The expected output is the data below, restated word for word.

_RECORDS PROVIDED_.
****
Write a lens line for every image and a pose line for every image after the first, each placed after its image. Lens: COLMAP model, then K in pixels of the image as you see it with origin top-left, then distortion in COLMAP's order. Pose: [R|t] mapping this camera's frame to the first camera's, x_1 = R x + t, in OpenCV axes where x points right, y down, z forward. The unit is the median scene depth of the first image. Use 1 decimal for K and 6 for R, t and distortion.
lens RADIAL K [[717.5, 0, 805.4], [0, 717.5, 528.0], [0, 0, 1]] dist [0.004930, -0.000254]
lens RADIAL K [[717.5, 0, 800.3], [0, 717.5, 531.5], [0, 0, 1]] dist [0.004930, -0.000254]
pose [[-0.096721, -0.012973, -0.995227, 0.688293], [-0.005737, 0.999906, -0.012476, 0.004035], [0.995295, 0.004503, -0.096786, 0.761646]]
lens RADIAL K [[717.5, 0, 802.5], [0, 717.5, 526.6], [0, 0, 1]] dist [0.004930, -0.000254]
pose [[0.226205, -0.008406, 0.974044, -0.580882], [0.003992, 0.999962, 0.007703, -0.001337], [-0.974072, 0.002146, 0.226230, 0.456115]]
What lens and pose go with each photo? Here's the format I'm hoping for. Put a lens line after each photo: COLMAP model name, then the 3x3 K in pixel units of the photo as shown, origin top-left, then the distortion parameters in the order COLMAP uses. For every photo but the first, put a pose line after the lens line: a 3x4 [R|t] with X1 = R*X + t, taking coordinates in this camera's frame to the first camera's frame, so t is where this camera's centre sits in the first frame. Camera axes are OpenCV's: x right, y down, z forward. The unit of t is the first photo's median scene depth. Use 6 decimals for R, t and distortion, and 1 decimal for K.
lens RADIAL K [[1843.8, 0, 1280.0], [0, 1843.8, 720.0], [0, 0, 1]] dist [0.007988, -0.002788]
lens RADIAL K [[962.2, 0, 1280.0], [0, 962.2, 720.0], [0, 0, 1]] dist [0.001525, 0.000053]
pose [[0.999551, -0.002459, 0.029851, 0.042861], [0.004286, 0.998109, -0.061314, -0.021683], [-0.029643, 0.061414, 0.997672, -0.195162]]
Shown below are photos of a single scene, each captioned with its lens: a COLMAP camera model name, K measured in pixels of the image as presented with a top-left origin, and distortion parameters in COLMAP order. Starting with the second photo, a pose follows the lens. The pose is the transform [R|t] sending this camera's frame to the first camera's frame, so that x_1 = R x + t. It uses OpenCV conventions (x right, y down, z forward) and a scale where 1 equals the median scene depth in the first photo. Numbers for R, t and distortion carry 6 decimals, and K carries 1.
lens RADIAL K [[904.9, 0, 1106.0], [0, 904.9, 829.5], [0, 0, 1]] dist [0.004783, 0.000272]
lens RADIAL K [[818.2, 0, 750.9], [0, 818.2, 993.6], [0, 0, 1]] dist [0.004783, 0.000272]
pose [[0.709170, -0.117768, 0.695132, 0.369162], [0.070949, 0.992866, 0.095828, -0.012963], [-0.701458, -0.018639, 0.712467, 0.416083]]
****
_TASK OUTPUT_.
Write a lens line for every image and a pose line for every image after the first, each placed after its image. Lens: COLMAP model, then K in pixels of the image as you see it with origin top-left, then distortion in COLMAP's order. Pose: [R|t] mapping this camera's frame to the first camera's, x_1 = R x + t, in OpenCV axes where x points right, y down, z forward. The unit is the median scene depth of the first image. Use 1 decimal for K and 6 for R, t and distortion.
lens RADIAL K [[717.5, 0, 805.4], [0, 717.5, 528.0], [0, 0, 1]] dist [0.004930, -0.000254]
lens RADIAL K [[717.5, 0, 800.3], [0, 717.5, 531.5], [0, 0, 1]] dist [0.004930, -0.000254]
pose [[-0.096721, -0.012973, -0.995227, 0.688293], [-0.005737, 0.999906, -0.012476, 0.004035], [0.995295, 0.004503, -0.096786, 0.761646]]
lens RADIAL K [[717.5, 0, 802.5], [0, 717.5, 526.6], [0, 0, 1]] dist [0.004930, -0.000254]
pose [[0.226205, -0.008406, 0.974044, -0.580882], [0.003992, 0.999962, 0.007703, -0.001337], [-0.974072, 0.002146, 0.226230, 0.456115]]
What lens and pose go with each photo? Here's the format I'm hoping for. Put a lens line after each photo: COLMAP model name, then the 3x3 K in pixel units of the photo as shown, origin top-left, then the distortion parameters in the order COLMAP uses. For every photo but the first, put a pose line after the lens line: a 3x4 [R|t] with X1 = R*X + t, taking coordinates in this camera's frame to the first camera's frame, so t is where this camera's centre sits in the first frame. Camera axes are OpenCV's: x right, y down, z forward. The unit of t is the first photo's median scene depth. Use 6 decimals for R, t and distortion, and 1 decimal for K.
lens RADIAL K [[1843.8, 0, 1280.0], [0, 1843.8, 720.0], [0, 0, 1]] dist [0.007988, -0.002788]
lens RADIAL K [[962.2, 0, 1280.0], [0, 962.2, 720.0], [0, 0, 1]] dist [0.001525, 0.000053]
pose [[0.999551, -0.002459, 0.029851, 0.042861], [0.004286, 0.998109, -0.061314, -0.021683], [-0.029643, 0.061414, 0.997672, -0.195162]]
Shown below are photos of a single scene, each captioned with its lens: a COLMAP camera model name, K measured in pixels of the image as presented with a top-left origin, and distortion parameters in COLMAP order. Starting with the second photo, a pose follows the lens. The pose is the transform [R|t] sending this camera's frame to the first camera's frame, so that x_1 = R x + t. It uses OpenCV conventions (x right, y down, z forward) and a scale where 1 equals the median scene depth in the first photo. Numbers for R, t and distortion carry 6 decimals, and K carries 1.
lens RADIAL K [[904.9, 0, 1106.0], [0, 904.9, 829.5], [0, 0, 1]] dist [0.004783, 0.000272]
lens RADIAL K [[818.2, 0, 750.9], [0, 818.2, 993.6], [0, 0, 1]] dist [0.004783, 0.000272]
pose [[0.709170, -0.117768, 0.695132, 0.369162], [0.070949, 0.992866, 0.095828, -0.012963], [-0.701458, -0.018639, 0.712467, 0.416083]]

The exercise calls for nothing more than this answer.